(Records in a dataset)
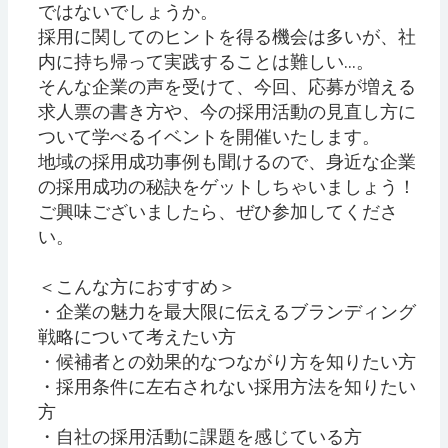
ではないでしょうか。
採用に関してのヒントを得る機会は多いが、社
内に持ち帰って実践することは難しい…。
そんな企業の声を受けて、今回、応募が増える
求人票の書き方や、今の採用活動の見直し方に
ついて学べるイベントを開催いたします。
地域の採用成功事例も聞けるので、身近な企業
の採用成功の秘訣をゲットしちゃいましょう！
ご興味ございましたら、ぜひ参加してくださ
い。
＜こんな方におすすめ＞
・企業の魅力を最大限に伝えるブランディング
戦略について考えたい方
・候補者との効果的なつながり方を知りたい方
・採用条件に左右されない採用方法を知りたい
方
・自社の採用活動に課題を感じている方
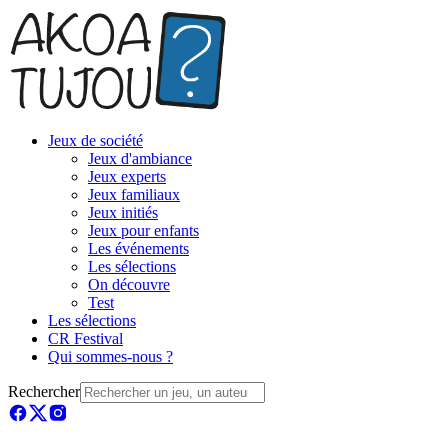
Jeux de société
Jeux d'ambiance
Jeux experts
Jeux familiaux
Jeux initiés
Jeux pour enfants
Les événements
Les sélections
On découvre
Test
Les sélections
CR Festival
Qui sommes-nous ?
Rechercher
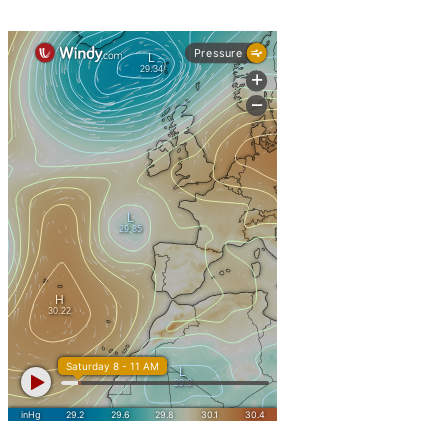
: 2 de fevereiro de 2026
Início
Fim:
de 2026 para os alunos dos 9.º, 11.º e 12.º anos;
5 de junho
de 2026 para os alunos dos 5.º, 6º, 7.º, 8.º e 10.º 
12 de junho
de 2026 – Pré-escolar e 1o ciclo;
30 de junho
CEF e Cursos Profissionais em conformidade com o cronogra
Interrupções
: de 20 a 21 de novembro de 2025 >
1ª
Reuniões intercalares 
Encarregad
: de 22 de dezembro de 2025 a 2 de janeiro de 2026 >
2ª
Natal
: de 27 a 30 de janeiro de 2026 >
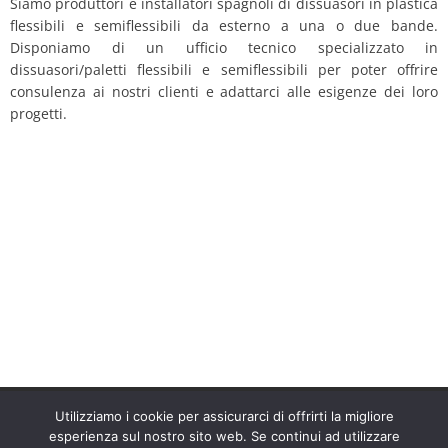
Siamo produttori e installatori spagnoli di dissuasori in plastica
flessibili e semiflessibili da esterno a una o due bande.
Disponiamo di un ufficio tecnico specializzato in
dissuasori/paletti flessibili e semiflessibili per poter offrire
consulenza ai nostri clienti e adattarci alle esigenze dei loro
progetti.
Utilizziamo i cookie per assicurarci di offrirti la migliore
Siamo specialisti nella produzione e installazione di
esperienza sul nostro sito web. Se continui ad utilizzare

(Work order): Count the lines of the records above that contain the word "Siamo", treating case as significant, and reply with the number alone.

(Written answer): 2